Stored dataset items
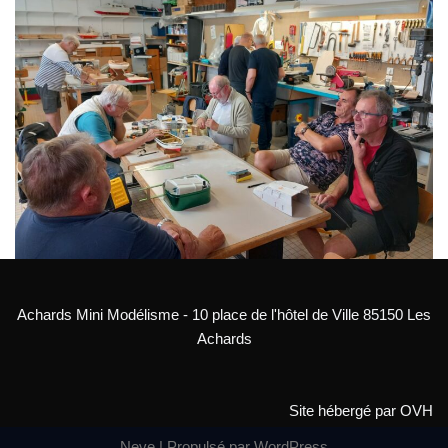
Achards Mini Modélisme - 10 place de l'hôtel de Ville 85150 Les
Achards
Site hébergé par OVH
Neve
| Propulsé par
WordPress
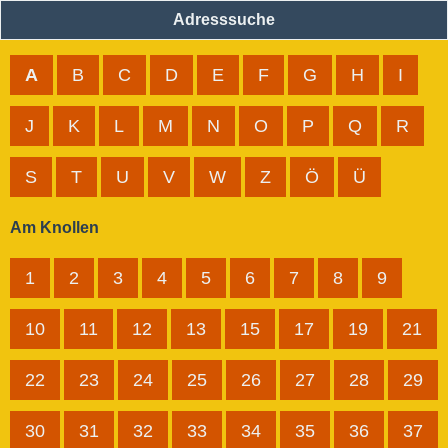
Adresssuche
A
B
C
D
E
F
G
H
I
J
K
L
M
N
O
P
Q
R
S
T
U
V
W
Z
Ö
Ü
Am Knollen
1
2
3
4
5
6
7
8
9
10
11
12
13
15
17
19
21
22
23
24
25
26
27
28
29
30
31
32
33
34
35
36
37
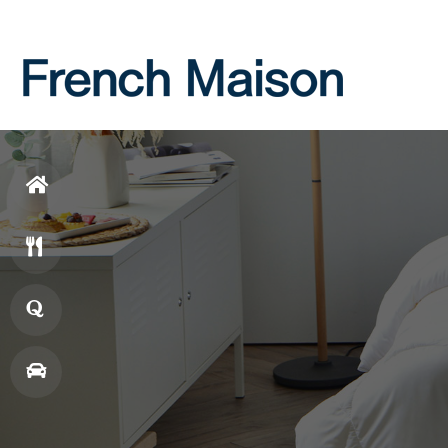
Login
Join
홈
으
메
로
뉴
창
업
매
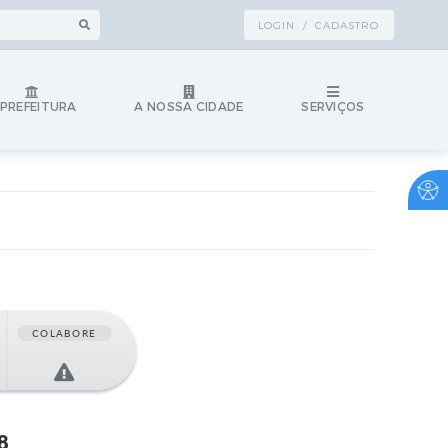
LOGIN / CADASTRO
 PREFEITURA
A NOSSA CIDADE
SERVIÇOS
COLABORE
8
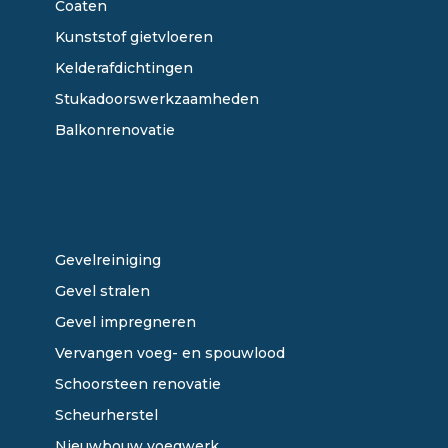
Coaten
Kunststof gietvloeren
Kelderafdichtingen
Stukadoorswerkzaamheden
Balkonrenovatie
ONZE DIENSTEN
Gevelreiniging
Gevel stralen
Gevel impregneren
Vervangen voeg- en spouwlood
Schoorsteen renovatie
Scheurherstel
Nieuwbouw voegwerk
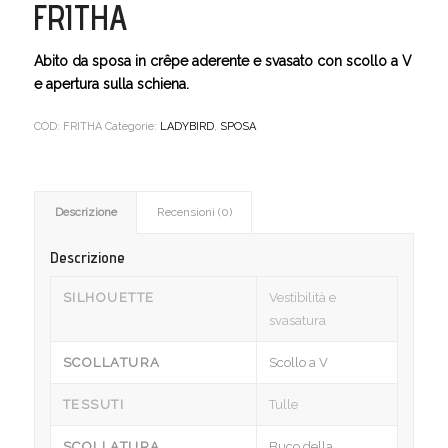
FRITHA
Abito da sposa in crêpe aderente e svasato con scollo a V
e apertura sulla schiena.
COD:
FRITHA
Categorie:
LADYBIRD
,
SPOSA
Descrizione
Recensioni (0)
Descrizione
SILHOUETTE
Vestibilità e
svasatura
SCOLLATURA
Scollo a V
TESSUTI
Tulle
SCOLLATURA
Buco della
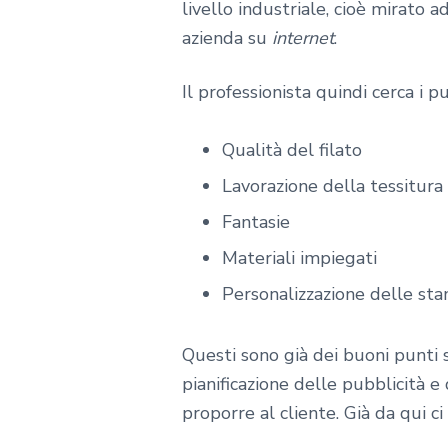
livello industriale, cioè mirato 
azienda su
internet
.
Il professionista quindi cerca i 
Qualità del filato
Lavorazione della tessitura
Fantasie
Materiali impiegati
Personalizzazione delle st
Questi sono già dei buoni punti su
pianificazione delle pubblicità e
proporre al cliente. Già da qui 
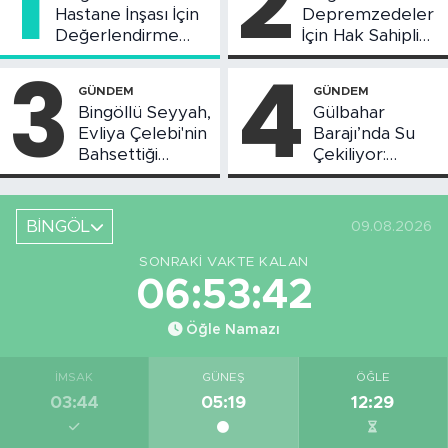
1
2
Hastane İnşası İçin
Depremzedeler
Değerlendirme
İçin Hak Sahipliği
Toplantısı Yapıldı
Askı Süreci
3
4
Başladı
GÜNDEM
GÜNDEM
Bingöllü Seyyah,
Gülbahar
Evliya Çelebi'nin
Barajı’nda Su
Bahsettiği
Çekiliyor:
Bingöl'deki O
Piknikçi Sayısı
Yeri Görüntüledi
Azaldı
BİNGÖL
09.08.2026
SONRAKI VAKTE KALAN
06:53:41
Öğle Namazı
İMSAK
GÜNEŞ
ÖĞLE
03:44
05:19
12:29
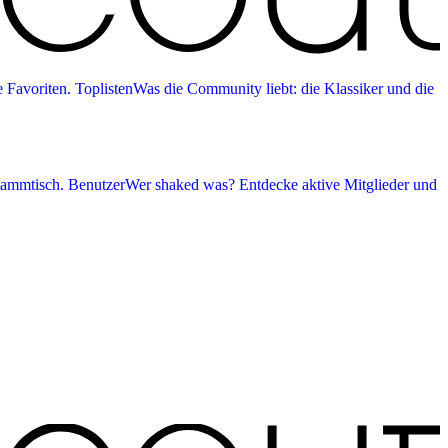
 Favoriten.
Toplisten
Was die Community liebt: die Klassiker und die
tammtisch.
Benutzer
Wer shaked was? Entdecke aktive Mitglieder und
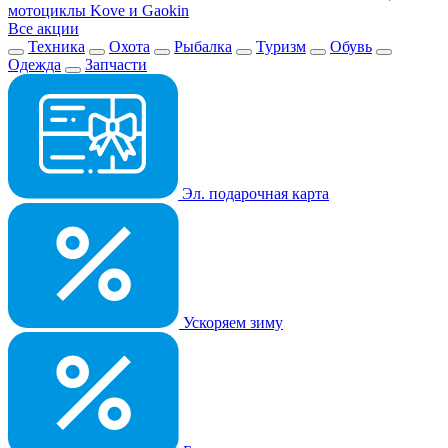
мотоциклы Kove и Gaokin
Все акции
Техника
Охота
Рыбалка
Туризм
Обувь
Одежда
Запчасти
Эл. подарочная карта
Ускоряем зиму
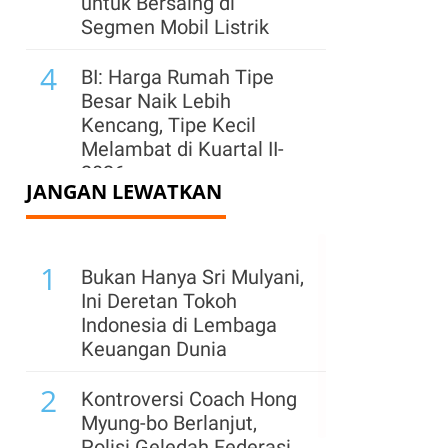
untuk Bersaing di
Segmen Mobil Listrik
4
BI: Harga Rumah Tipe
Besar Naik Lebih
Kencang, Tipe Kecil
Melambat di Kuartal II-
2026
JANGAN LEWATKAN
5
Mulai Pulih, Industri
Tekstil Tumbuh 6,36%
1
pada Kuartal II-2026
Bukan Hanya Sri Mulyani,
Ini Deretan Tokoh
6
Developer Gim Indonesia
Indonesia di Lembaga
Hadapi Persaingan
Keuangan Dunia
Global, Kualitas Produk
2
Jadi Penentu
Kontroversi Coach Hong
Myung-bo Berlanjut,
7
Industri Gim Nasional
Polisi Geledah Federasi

What you should do → Throughout the records above, find the lines in which the word "Achards" appears and return them.

Task result →
Achards Mini Modélisme - 10 place de l'hôtel de Ville 85150 Les
Achards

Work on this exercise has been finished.